It’s coming up on the least wonderful time of the year

Yeah, that time of year again. I do the Monty Python sketch montage (I’m not dead yet/I got better), drink to the dude who killed me and himself inside a year, drink to the people who didn’t come back from the dead, do a quick check to see if any scars have faded away completely, and a final toast to fuck you immortality without invulnerability.

That’s coming in 9 days, while Mrs. the Poet is back in NY celebrating our niece’s 2nd wedding to the 3rd father of her kids. Nice kid, not a good judge of character, we hope she’s got this one right. Funny thing, of all our extended families between all of the brothers, sisters, and cousins, Mrs. the Poet and I are the only ones still working on a first marriage, and everybody thought ours was the worst marriage because I proposed to the eventual Mrs. the Poet while she was recovering in hospital from delivering our son at home by herself. That’s right I married a true badass woman, because for the third kid she did it again.

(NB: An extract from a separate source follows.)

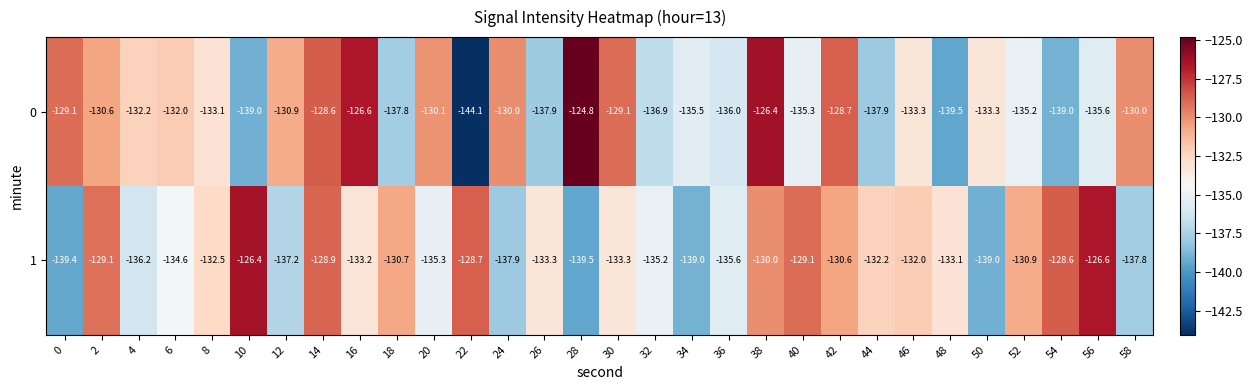

How many distinct data groups are displayed?

2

But as much as I would like to say that I got up and punched the lights out of the guy who tried to murder me, 1) he wasn’t there to punch, 2) I was blind because of all the flipping and tumbling on all 3 axis I did, and 3) I had one leg that was just barely hanging on and also bleeding profusely and broken in multiple places. So the most badass thing I did that night was to ask if anyone got the number of the truck, because it was too late at night to be a bus. Oh and explaining monkey butt to the EMT who cut off my bike shorts and discovered I wasn’t wearing underwear. That’s badass I guess. Or not having monkey butt is goodass badass. I’m rambling now, sorry.

So anywho, party at Casa de El Poeta 8/31 1800. Chips, dip, and Shiner, RSVP so I know how much dip I need to buy.